# TEXTO FORNECIDO
-.-.-

Problema foi quando contei a minha mãe que começou a chorar copiosamente. Nunca
chorei por samba ser eliminado, só em vitórias, mas vendo o desespero dela
quase não aguentei.
Fomos
para casa e a vida seguiu. Mais um samba caiu e os seis que restaram foram para
o barracão conversar com a comissão de carnaval e autorizados a mexer nos
sambas. Cláudio Russo e parceria, que até então não eram muito cotados, foram
muito felizes e com as mudanças ficaram com um sambaço.
Voltei à
quadra para a final e nela vi o samba do Russo arrasar e no camarote Neguinho
da Beija-Flor junto com Jackson pularem e cantarem feito doidos o samba
concorrente. Tava na cara que venceria e venceu.
O “Se
Deus me deu vou preservar / Meus filhos vão se orgulhar” foi pra avenida, tirou
dez, a escola foi bicampeã e o samba entrou para a história da Beija-Flor. O
nosso também teria entrado, tenho certeza, mas a história é contada pelos
vencedores.

-.-.-

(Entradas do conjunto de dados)
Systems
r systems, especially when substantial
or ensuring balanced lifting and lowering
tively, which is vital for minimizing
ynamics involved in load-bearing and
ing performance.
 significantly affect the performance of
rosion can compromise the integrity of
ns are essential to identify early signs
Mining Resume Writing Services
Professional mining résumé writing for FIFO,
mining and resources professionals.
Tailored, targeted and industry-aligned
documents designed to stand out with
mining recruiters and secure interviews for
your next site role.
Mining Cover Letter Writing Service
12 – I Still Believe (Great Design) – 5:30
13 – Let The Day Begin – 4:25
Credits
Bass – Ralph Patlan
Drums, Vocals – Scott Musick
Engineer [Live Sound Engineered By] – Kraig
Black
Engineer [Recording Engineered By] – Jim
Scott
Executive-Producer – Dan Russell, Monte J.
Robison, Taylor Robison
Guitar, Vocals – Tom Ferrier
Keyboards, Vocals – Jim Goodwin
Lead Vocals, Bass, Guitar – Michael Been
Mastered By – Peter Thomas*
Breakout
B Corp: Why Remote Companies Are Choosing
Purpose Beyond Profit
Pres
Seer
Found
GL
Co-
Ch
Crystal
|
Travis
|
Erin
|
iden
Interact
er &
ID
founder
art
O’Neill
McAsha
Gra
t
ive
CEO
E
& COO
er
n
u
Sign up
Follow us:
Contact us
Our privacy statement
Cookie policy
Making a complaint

-.-.-

# AÇÕES NECESSÁRIAS
• a. Reproduza integralmente o relato sobre o samba da Beija-Flor, sem alterar nada.
• b. Apresente novamente toda a listagem, trocando "Vocals" por "Voz" em cada ocorrência e mantendo todo o resto inalterado.

# RESPOSTAS AOS PROBLEMAS
• a.
Problema foi quando contei a minha mãe que começou a chorar copiosamente. Nunca
chorei por samba ser eliminado, só em vitórias, mas vendo o desespero dela
quase não aguentei.
Fomos
para casa e a vida seguiu. Mais um samba caiu e os seis que restaram foram para
o barracão conversar com a comissão de carnaval e autorizados a mexer nos
sambas. Cláudio Russo e parceria, que até então não eram muito cotados, foram
muito felizes e com as mudanças ficaram com um sambaço.
Voltei à
quadra para a final e nela vi o samba do Russo arrasar e no camarote Neguinho
da Beija-Flor junto com Jackson pularem e cantarem feito doidos o samba
concorrente. Tava na cara que venceria e venceu.
O “Se
Deus me deu vou preservar / Meus filhos vão se orgulhar” foi pra avenida, tirou
dez, a escola foi bicampeã e o samba entrou para a história da Beija-Flor. O
nosso também teria entrado, tenho certeza, mas a história é contada pelos
vencedores.

• b.
Systems
r systems, especially when substantial
or ensuring balanced lifting and lowering
tively, which is vital for minimizing
ynamics involved in load-bearing and
ing performance.
 significantly affect the performance of
rosion can compromise the integrity of
ns are essential to identify early signs
Mining Resume Writing Services
Professional mining résumé writing for FIFO,
mining and resources professionals.
Tailored, targeted and industry-aligned
documents designed to stand out with
mining recruiters and secure interviews for
your next site role.
Mining Cover Letter Writing Service
12 – I Still Believe (Great Design) – 5:30
13 – Let The Day Begin – 4:25
Credits
Bass – Ralph Patlan
Drums, Voz – Scott Musick
Engineer [Live Sound Engineered By] – Kraig
Black
Engineer [Recording Engineered By] – Jim
Scott
Executive-Producer – Dan Russell, Monte J.
Robison, Taylor Robison
Guitar, Voz – Tom Ferrier
Keyboards, Voz – Jim Goodwin
Lead Voz, Bass, Guitar – Michael Been
Mastered By – Peter Thomas*
Breakout
B Corp: Why Remote Companies Are Choosing
Purpose Beyond Profit
Pres
Seer
Found
GL
Co-
Ch
Crystal
|
Travis
|
Erin
|
iden
Interact
er &
ID
founder
art
O’Neill
McAsha
Gra
t
ive
CEO
E
& COO
er
n
u
Sign up
Follow us:
Contact us
Our privacy statement
Cookie policy
Making a complaint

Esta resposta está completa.